Your instructions |
From the data below, copy each line that includes the word "text".

Supplied material |
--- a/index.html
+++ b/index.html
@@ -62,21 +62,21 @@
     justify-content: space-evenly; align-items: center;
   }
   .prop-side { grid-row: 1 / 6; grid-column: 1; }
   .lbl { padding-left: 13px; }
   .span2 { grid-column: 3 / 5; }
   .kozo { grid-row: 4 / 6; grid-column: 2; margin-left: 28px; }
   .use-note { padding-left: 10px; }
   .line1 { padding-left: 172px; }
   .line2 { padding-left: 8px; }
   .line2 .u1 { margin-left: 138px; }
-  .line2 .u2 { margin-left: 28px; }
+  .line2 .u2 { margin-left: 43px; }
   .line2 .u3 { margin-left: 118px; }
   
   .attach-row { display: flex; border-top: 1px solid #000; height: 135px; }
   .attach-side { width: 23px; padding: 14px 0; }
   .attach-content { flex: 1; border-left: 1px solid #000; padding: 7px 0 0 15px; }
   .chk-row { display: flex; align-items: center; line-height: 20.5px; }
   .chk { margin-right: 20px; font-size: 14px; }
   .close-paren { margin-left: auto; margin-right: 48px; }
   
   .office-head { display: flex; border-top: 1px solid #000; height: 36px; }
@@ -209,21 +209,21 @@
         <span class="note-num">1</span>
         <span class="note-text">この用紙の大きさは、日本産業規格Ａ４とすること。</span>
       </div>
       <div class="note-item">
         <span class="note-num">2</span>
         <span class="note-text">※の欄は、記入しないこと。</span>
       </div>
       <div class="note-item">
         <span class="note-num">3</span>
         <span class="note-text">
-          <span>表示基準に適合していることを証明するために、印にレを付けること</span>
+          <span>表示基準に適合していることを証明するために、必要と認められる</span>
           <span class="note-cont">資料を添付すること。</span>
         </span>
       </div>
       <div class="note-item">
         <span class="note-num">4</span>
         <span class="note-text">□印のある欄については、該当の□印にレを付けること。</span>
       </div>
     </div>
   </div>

--

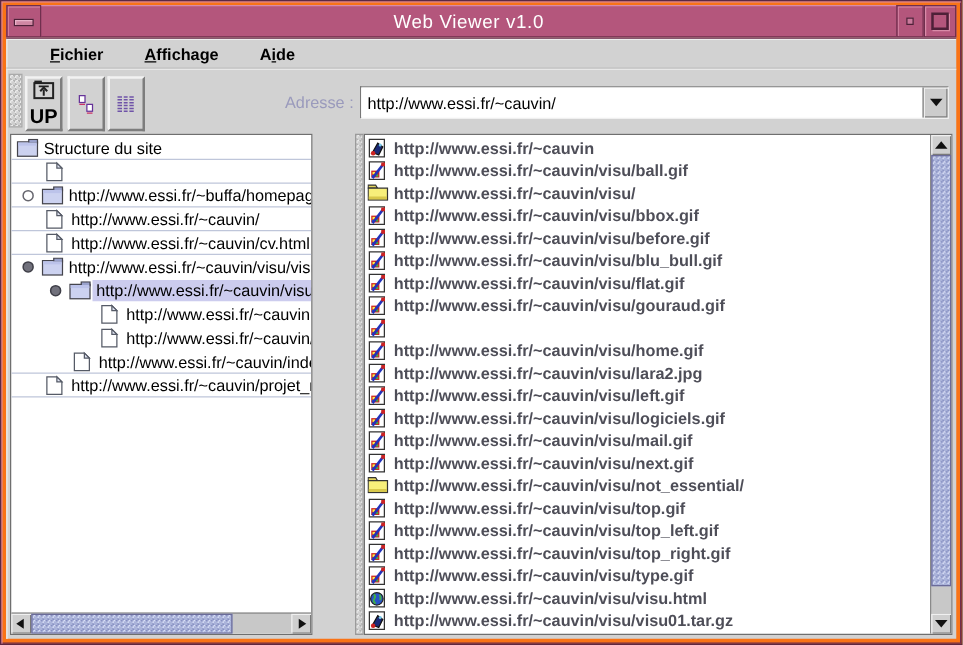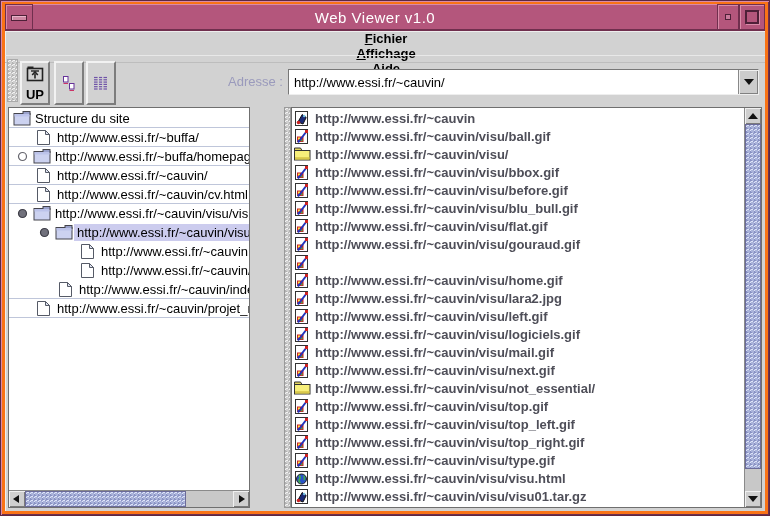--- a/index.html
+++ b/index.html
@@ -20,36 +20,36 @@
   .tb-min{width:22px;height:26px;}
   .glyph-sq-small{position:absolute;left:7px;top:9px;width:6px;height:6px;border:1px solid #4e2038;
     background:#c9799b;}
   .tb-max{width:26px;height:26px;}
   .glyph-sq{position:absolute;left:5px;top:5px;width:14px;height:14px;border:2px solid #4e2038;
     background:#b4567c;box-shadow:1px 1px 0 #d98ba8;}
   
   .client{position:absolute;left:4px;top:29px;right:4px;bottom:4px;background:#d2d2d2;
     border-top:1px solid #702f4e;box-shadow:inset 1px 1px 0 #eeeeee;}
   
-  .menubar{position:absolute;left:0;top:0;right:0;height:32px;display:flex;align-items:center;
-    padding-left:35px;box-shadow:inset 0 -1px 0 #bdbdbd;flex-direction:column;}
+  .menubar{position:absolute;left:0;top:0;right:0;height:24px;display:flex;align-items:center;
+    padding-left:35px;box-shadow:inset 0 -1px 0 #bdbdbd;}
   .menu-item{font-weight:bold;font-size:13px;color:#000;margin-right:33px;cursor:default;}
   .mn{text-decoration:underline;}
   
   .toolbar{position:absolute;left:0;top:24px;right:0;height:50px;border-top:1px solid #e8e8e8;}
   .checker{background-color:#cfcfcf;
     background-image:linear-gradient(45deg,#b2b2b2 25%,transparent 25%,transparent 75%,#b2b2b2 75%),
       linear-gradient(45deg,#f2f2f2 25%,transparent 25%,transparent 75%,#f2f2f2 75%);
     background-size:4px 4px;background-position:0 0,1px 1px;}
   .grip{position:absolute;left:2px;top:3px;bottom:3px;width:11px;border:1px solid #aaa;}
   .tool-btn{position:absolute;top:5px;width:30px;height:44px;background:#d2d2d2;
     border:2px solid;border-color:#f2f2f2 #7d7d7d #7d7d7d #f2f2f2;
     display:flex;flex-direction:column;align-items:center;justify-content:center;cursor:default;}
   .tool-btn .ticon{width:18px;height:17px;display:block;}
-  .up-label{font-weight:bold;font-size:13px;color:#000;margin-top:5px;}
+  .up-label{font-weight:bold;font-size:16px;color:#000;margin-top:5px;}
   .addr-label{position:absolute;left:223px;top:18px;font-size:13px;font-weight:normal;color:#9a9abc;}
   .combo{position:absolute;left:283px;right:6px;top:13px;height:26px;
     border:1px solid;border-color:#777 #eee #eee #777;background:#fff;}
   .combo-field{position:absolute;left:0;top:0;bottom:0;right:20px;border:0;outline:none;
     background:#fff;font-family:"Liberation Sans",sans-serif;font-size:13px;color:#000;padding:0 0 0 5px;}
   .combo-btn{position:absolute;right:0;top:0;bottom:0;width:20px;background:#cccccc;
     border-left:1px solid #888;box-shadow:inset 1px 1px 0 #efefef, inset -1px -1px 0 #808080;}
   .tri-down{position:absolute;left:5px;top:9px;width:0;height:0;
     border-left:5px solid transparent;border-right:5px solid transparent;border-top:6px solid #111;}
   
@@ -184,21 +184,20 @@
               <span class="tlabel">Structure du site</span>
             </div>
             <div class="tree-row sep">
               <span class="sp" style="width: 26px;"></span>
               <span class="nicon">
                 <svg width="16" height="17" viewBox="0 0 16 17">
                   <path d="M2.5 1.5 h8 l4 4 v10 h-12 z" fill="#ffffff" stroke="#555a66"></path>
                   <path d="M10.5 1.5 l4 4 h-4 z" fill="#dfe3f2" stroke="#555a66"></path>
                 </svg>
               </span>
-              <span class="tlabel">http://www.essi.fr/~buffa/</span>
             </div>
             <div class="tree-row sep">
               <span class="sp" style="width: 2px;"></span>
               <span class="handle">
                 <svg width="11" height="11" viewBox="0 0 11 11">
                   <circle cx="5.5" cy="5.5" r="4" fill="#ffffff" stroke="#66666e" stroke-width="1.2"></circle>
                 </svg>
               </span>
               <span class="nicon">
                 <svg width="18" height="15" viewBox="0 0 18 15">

Output |
         <span class="note-text">この用紙の大きさは、日本産業規格Ａ４とすること。</span>
         <span class="note-text">※の欄は、記入しないこと。</span>
         <span class="note-text">
         <span class="note-text">□印のある欄については、該当の□印にレを付けること。</span>
   .mn{text-decoration:underline;}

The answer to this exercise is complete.